→ **Your task**: From the line with "But before our" to the line with "Finally, there are", retype every line exactly, including those two, and leave out the rest of the data below.

------------------------------------

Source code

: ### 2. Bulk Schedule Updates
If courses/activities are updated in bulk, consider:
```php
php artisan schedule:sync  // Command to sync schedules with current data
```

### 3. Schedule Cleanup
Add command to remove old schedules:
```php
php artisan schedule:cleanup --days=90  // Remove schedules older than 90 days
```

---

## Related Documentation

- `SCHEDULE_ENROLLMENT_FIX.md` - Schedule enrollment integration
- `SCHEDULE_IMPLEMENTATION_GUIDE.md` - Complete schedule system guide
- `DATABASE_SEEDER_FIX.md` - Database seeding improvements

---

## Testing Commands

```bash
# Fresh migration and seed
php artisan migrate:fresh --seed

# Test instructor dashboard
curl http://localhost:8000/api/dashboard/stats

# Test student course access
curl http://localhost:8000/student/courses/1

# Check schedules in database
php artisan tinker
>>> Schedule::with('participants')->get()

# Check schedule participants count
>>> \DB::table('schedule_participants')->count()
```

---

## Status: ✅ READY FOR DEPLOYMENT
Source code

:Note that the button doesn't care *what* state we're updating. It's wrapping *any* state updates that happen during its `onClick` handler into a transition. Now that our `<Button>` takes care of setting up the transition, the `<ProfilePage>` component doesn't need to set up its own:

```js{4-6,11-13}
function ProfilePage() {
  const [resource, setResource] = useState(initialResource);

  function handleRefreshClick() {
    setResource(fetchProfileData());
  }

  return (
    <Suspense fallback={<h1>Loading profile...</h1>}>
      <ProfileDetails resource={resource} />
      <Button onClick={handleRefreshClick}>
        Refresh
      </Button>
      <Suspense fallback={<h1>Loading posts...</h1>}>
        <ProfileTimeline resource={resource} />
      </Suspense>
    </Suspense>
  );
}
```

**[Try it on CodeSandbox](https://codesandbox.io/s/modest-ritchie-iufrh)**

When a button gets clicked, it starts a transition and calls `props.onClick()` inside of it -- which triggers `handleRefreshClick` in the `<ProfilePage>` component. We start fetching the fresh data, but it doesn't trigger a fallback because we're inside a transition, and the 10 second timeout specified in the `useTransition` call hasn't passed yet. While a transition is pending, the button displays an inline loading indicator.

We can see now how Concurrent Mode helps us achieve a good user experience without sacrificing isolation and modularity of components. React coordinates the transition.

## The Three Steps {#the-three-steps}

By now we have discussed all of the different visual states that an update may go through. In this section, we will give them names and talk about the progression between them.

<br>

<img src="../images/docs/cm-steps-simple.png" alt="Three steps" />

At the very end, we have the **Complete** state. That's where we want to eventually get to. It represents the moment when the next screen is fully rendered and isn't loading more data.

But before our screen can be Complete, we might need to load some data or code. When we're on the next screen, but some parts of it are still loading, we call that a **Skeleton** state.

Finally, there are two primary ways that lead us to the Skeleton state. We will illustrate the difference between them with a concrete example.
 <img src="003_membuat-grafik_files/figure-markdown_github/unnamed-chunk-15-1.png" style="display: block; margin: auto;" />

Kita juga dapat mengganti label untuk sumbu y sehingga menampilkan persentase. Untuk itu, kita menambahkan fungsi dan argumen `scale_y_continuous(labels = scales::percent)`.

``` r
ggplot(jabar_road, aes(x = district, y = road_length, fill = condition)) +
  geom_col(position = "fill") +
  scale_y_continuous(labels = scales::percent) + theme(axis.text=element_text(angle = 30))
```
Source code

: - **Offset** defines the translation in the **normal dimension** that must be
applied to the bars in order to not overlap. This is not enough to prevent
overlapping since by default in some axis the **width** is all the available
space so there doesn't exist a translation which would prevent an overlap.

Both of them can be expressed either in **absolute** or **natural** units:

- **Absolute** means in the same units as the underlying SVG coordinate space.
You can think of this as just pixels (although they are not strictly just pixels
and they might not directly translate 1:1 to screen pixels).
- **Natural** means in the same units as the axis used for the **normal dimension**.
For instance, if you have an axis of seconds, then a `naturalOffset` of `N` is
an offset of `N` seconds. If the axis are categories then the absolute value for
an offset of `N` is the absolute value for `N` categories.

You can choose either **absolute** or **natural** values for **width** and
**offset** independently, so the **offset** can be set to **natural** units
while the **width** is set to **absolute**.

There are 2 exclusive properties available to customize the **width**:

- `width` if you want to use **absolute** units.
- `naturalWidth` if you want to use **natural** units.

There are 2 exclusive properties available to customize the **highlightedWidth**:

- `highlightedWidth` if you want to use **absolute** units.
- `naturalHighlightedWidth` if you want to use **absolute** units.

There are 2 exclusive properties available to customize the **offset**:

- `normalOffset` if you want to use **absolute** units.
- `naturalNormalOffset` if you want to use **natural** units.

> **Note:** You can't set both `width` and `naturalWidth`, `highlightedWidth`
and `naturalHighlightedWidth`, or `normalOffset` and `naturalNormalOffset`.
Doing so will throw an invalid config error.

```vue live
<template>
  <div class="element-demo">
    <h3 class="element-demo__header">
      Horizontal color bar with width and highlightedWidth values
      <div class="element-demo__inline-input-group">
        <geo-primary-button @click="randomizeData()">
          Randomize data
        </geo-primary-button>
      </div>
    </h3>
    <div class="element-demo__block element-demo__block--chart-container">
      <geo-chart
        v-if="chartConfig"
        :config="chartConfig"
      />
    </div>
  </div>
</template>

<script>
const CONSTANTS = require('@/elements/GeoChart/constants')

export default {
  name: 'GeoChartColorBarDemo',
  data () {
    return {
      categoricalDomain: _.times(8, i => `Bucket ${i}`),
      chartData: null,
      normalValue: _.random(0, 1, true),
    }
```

------------------------------------

→ **Task response**:
But before our screen can be Complete, we might need to load some data or code. When we're on the next screen, but some parts of it are still loading, we call that a **Skeleton** state.

Finally, there are two primary ways that lead us to the Skeleton state. We will illustrate the difference between them with a concrete example.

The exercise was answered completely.